EASTER is traditionally the time of the year when the election campaigns start up - and this year will be no different even though we don't actually go to the polls until June.

EASTER is traditionally the time of the year when the election campaigns start up - and this year will be no different even though we don't actually go to the polls until June.

And in 2009 the county council elections will be something of a strange affair - it will be the first time in 16 years that the county elections have not coincided with a general election.

They will be at the same time as the Euro-elections - which is why they are being held in June rather than May - but I don't really see that as a great magnet to pull out voters to the polling stations.

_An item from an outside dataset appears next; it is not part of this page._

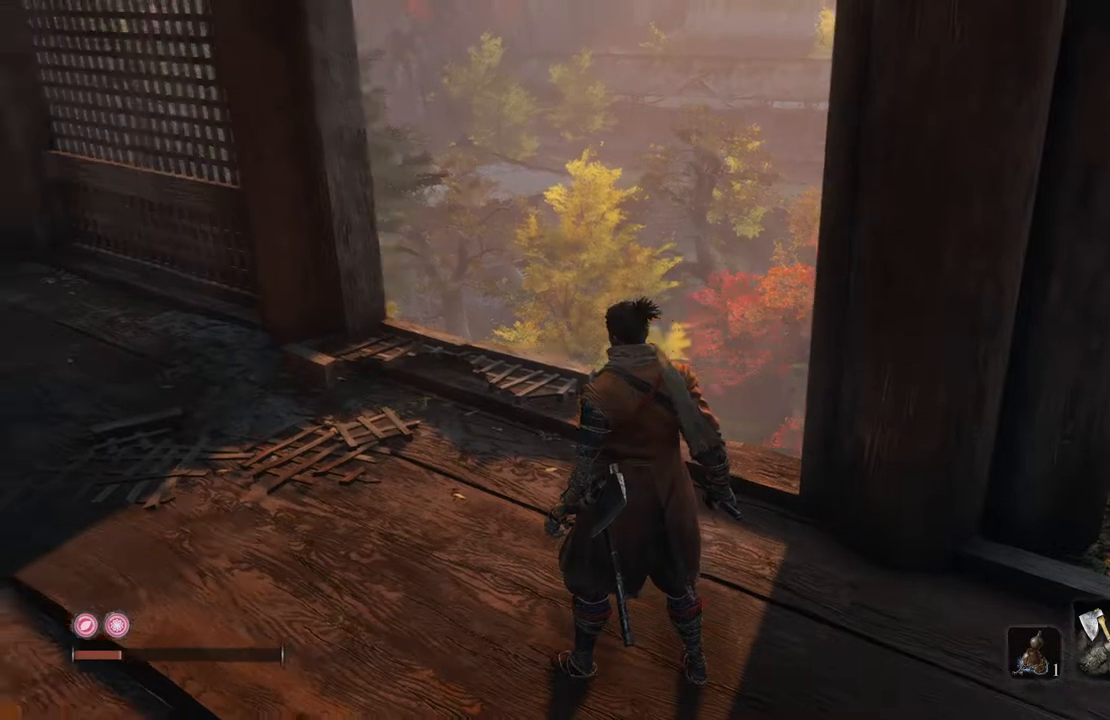
{"buttons": [], "left_stick": "center", "right_stick": "center", "events": [[436, "right_stick", "center"]]}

So the shape of the county council may look very different once the votes are counted . . . or not as the case may be!

I really can't see the general complexion of the county change. This is not going to be a year when the good Tory voters of Orford, Aldeburgh, and Eye suddenly turn out to vote Labour or Liberal Democrat!

The interest will be what happens in Ipswich.

In 2005 only one of the Ipswich's 13 seats was won by the Tories, giving the new administration at Endeavour House the perfect opportunity to ignore the county town - or at least pay not a blind bit of notice to what it thought!

If there are more urban Tories elected this time - and it would be a shocking performance by the party if there are not - then the county administration will no longer be able to treat Ipswich as an unfortunate carbuncle in the glorious rural idyll that is the rest of Suffolk!

The Tories must have realistic hopes of capturing the Whitton/Whitehouse two-member seat - made up of one Labour ward and one and a half Tory wards - as well as one or both of the north eastern divisions of St Johns and Rushmere.

They might also manage to capture one of the seats in the St Margaret's/Westgate joint division - but I wouldn't bet against Inga Lockington hanging on for another four years.

If the Tories end up with three county councillors in Ipswich then one has to go on to the cabinet - frankly anything less than that would be a clear sign to the world that the powers that be at Endeavour House don't care about the economic powerhouse of the county.

And I can't believe that even the thickest-skinned countryman could think like that!

I SEE my views on wind turbines jarred with some readers who don't seem to share my view that these turbines are objects of beauty and interest in the countryside.

Now I accept that beauty is a subjective matter - but I can't help wondering if many of the objections come from people who subscribe to Prince Charles's view that any modern architecture is rubbish unless it is a pastiche of something built hundreds of years ago!

What would the whingers like us to do instead of building turbines? Build dozens of new nuclear stations? Build more gas or coal stations to pollute the atmosphere? Of course all of those buildings would be graceful additions to the landscape.

Or is it just that they would like new power stations to be built hundreds of miles away where they can pollute the people who have the “misfortune” to live in the north of England?

No one, least of all me, thinks that wind turbines are the whole answer to the nation's energy needs - but alongside other technology like tidal power, some solar power, and a new generation of nuclear plants they could go a long way towards easing our dependence on fossil fuels.

WAS the “Brown Bounce” after the G20 summit a five-minute wonder - or a sign that Labour still has something to fight for?

That still remains to be seen - but what it does show is that David Cameron needs to persuade his team that they can't assume they are going to walk the next general election.

That is still a year away and while the Tories are rightly the hot favourites to win right now it is impossible to say they have it in the bag like Labour did in 1996 or even in the year 2000.

The fact is that at this stage in 1991 Neil Kinnock's Labour Party seemed to have the next election in the bag . . . and we all know what happened the following year!

I'VE joined the Twitter revolution - the first time I've really adopted one of these social networking sites.

It's rather fun although you do have to be rather wary about giving out too much personal information about yourself!

As I've been looking for other members, something that has struck me is how different groups treat this rather differently to each other.

I've already found half the Labour group on the borough council is following me - but it was much harder to find any Tweeting Tories.

Eventually I tracked down Gavin Maclure and Tory agent Richard Rout.